Blogspot tells me that as soon as I hit the "publish" button, this will become post #2500. It has been just over six months since #2000. This all seems astonishing. Nobody could really still be reading, could they? Hello? Is this thing on? Testing, one, two, three? Why would anybody sit through 2500 installments of what I have to say about anything? Are you all masochists or something?
Well, whatever the explanation, I'm grateful for your eyeballs running over my pages. I hope you get half of the satisfaction from reading that I do from writing.
What's that calculator picture doing up there, you ask? When I did a search for some amusing image to illustrate the number "2500," Google offered up that one. It's a photo of an old Texas Instruments model TI-2500. You can read about it here, the page from which I snuck this picture.

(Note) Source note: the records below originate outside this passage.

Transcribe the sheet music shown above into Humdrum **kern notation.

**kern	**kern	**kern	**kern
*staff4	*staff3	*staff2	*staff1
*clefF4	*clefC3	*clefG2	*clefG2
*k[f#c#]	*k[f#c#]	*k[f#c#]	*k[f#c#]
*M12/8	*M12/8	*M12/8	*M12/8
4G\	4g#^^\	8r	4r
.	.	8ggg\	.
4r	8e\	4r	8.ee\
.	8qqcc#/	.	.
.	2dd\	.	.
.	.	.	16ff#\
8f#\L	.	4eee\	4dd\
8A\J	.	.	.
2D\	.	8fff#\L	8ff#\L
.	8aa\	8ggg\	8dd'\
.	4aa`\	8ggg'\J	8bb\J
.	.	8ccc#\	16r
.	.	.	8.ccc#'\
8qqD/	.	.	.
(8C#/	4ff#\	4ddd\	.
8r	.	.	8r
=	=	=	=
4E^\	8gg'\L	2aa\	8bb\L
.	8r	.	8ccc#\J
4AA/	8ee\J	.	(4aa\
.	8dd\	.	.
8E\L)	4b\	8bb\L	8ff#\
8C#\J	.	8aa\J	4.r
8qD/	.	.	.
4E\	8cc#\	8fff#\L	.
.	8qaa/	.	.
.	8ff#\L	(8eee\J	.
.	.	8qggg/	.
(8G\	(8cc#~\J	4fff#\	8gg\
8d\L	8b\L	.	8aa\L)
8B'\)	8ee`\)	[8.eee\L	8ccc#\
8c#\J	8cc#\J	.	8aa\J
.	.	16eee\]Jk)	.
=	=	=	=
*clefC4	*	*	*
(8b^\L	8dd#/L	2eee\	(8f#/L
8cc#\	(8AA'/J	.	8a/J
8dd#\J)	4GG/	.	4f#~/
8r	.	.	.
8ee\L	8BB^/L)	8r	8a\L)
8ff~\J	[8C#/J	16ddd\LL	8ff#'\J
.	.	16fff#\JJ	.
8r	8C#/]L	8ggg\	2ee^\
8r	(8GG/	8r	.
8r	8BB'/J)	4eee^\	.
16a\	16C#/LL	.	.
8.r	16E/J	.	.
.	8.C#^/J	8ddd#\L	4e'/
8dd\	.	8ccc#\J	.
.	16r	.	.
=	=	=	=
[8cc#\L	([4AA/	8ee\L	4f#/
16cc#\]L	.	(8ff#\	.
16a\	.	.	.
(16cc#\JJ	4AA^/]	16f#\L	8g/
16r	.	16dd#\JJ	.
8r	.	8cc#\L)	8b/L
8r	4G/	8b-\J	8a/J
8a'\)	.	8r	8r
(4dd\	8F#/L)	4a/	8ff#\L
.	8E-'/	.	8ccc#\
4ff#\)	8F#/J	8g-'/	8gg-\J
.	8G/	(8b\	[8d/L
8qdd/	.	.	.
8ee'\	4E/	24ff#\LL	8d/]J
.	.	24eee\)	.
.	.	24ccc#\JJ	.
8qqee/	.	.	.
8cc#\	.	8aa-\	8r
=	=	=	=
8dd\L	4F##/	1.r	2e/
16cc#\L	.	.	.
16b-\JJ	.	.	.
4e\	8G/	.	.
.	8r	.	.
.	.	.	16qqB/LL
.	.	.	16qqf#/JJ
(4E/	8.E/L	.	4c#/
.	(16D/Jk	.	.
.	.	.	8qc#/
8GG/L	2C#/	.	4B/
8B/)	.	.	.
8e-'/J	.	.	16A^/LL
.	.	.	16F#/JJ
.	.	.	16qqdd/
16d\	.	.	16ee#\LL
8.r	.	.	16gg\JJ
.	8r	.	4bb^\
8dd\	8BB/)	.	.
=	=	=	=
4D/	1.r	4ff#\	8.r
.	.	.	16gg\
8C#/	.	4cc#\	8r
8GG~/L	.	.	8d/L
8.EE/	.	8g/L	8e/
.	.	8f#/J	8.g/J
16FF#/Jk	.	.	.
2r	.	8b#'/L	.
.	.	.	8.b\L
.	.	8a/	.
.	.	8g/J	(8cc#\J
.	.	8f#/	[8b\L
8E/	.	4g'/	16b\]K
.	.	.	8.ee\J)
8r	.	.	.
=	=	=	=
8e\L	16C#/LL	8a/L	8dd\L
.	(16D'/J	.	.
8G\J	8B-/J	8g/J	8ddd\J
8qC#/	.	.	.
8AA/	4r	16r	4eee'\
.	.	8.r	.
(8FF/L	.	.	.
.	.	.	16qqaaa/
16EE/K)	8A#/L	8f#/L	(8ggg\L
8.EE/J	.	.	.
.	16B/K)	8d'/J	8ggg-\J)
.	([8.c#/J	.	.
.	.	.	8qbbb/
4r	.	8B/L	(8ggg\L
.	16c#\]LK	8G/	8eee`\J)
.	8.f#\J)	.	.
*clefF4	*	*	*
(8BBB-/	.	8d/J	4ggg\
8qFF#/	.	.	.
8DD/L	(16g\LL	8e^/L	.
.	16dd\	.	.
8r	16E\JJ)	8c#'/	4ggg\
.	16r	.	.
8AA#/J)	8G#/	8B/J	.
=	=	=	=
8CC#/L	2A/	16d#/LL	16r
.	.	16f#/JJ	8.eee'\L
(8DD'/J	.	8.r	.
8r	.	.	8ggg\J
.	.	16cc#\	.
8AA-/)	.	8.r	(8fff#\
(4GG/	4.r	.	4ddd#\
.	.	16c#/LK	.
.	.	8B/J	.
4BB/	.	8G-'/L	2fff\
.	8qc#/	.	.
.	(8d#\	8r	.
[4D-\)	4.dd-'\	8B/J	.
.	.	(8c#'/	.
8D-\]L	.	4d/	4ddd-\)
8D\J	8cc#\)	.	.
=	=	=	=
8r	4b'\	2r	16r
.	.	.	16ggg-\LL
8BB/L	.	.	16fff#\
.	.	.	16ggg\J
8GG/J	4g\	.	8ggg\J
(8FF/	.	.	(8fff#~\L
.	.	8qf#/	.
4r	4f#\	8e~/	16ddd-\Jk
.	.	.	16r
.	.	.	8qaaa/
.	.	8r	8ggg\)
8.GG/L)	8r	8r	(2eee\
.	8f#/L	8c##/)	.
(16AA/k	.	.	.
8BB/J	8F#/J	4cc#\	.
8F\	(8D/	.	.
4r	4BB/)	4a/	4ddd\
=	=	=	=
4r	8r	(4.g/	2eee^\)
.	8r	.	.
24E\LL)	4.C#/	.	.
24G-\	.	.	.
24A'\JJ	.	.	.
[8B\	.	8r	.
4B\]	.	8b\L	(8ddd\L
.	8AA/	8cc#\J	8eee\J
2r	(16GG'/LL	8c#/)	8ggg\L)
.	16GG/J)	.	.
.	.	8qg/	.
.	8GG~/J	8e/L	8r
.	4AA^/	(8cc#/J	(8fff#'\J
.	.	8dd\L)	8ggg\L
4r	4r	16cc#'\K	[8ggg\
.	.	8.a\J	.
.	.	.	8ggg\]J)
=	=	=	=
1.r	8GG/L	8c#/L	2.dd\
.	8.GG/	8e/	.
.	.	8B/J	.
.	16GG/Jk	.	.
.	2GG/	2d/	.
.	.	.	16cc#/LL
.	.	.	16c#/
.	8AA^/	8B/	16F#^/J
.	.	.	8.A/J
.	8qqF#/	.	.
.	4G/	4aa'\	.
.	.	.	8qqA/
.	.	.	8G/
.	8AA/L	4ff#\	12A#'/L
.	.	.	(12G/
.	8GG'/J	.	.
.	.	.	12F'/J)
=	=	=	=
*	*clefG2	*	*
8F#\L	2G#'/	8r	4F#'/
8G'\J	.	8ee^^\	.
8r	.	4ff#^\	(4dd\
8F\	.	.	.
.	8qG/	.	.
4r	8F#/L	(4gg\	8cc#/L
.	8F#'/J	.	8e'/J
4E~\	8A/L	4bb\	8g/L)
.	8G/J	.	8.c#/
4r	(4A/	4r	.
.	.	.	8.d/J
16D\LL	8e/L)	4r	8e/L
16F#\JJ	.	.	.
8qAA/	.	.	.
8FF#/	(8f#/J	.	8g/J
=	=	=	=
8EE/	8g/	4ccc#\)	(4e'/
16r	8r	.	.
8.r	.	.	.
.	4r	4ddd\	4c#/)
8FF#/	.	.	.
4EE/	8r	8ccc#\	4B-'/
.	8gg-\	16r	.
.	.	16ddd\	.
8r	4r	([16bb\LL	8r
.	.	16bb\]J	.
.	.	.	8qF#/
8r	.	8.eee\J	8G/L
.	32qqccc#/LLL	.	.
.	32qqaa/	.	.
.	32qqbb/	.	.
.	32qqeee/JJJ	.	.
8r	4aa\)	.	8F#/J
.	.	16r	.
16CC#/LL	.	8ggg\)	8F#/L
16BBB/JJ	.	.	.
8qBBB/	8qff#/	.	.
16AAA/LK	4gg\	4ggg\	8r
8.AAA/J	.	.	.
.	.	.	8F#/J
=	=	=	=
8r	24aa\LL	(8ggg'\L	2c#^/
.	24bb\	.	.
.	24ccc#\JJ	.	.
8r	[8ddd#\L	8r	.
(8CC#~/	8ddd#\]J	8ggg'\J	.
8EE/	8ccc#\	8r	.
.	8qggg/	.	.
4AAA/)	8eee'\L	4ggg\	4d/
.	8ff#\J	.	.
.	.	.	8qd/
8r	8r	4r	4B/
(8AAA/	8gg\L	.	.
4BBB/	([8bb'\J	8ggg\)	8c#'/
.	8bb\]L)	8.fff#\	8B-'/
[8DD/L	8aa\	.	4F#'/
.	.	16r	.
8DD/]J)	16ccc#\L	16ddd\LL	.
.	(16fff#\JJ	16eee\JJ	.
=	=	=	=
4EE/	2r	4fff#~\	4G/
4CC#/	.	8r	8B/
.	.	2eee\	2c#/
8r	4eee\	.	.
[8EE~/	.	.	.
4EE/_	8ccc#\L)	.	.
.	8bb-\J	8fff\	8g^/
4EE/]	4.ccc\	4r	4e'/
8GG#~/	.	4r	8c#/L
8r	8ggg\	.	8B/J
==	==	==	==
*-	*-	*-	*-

I picked it because the photo caused me a little whirlwind of nostalgia. You see, that right there was my first calculator, back in the dark ages. I bought it used from my big brother, who was moving on to a scientific calculator, as he was in high school then. I paid him about $100 for it. He had paid about $150 for it new roughly a year earlier. It was 1974, and I was 13. It was one of the first things I bought for myself with my paper route money. (I've never told you I had a paper route? Well, I did.) That, and an Encyclopedia Britannica, as I was increasingly dissatisfied with the old World Book encyclopedia my family had. 13-year-old kid gets a little cash, buys an encyclopedia and a calculator. Was I geeky, or what?
(Wow--I see now that they still publish the Encyclopedia Britannica. See here. I would have thought that nobody would be buying them, and they would have gone the way of the dinosaur by now. Guess not--but how long can they keep it up profitably?)
This calculator had a weird property, obviously not intended by its designers. If you turned the power switch to "on" very slowly, or sort of stuttered it back and forth between on and off, the display would spontaneously start counting. The third digit from the right would increase about once per second, with the first and second digits going 100 and 10 times faster than that, respectively. It would just continue counting as long as it was left on, once it started. Very strange thing. One time I let it go for about 12 days, which is how long it took to reach a count of 1,000,000. This amused me much more than it should have.
A few years later I moved on to my own scientific calculator, first an obscure brand, the name of which I can no longer recall, then to the Hewlett-Packard that is still sitting in the desk drawer right next to me as I write. [Addendum: The internet is the most awesome thing ever. I remembered that my first scientific calculator used "reverse Polish notation," which was extremely unusual for any non-HP model. Using just that clue, I tracked it down in less than five minutes. It was the APF Mark 55, and you can see and read a bit about it here. So cool!]
None of that has anything to do with poker or this blog, but sometimes I get into a stream-of-consciousness thing that just keeps going with a will of its own--kind of like that old calculator. It's probably best if I switch off the power for now and let it all reset.